Record set Block Start
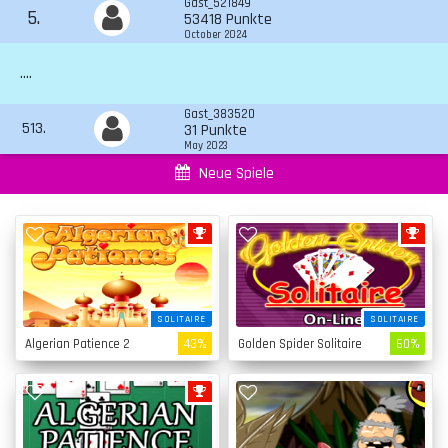
Gast_521849
5.
53418 Punkte
October 2024
....
Gast_383520
513.
31 Punkte
May 2023
Neue Spiele
SOLITAIRE
SOLITAIRE
Algerian Patience 2
43%
Golden Spider Solitaire
60%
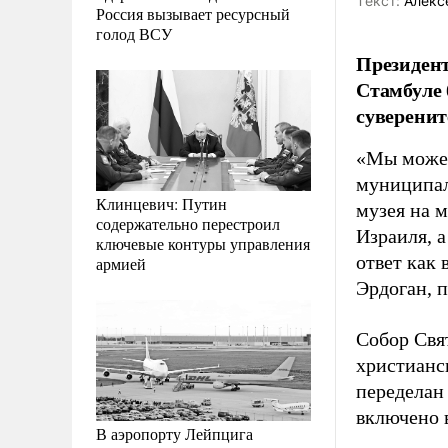
Tекст:
Алекс
Россия вызывает ресурсный
голод ВСУ
Президент
Стамбуле 
суверенит
«Мы можем
муниципал
Клинцевич: Путин
музея на 
содержательно перестроил
Израиля, 
ключевые контуры управления
ответ как
армией
Эрдоган, 
Собор Свя
христианс
переделан 
включено 
В аэропорту Лейпцига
Record set Block End
_What is required_
Could you rename "Punkte" to "Points" throughout the rows above and return them otherwise unchanged, without the pictures?

_Exercise answer_
Gast_521849
5.
53418 Points
October 2024
....
Gast_383520
513.
31 Points
May 2023
Neue Spiele
SOLITAIRE
SOLITAIRE
Algerian Patience 2
43%
Golden Spider Solitaire
60%
Tекст:
Алекс
Россия вызывает ресурсный
голод ВСУ
Президент
Стамбуле 
суверенит
«Мы можем
муниципал
Клинцевич: Путин
музея на 
содержательно перестроил
Израиля, 
ключевые контуры управления
ответ как
армией
Эрдоган, 
Собор Свя
христианс
переделан 
включено 
В аэропорту Лейпцига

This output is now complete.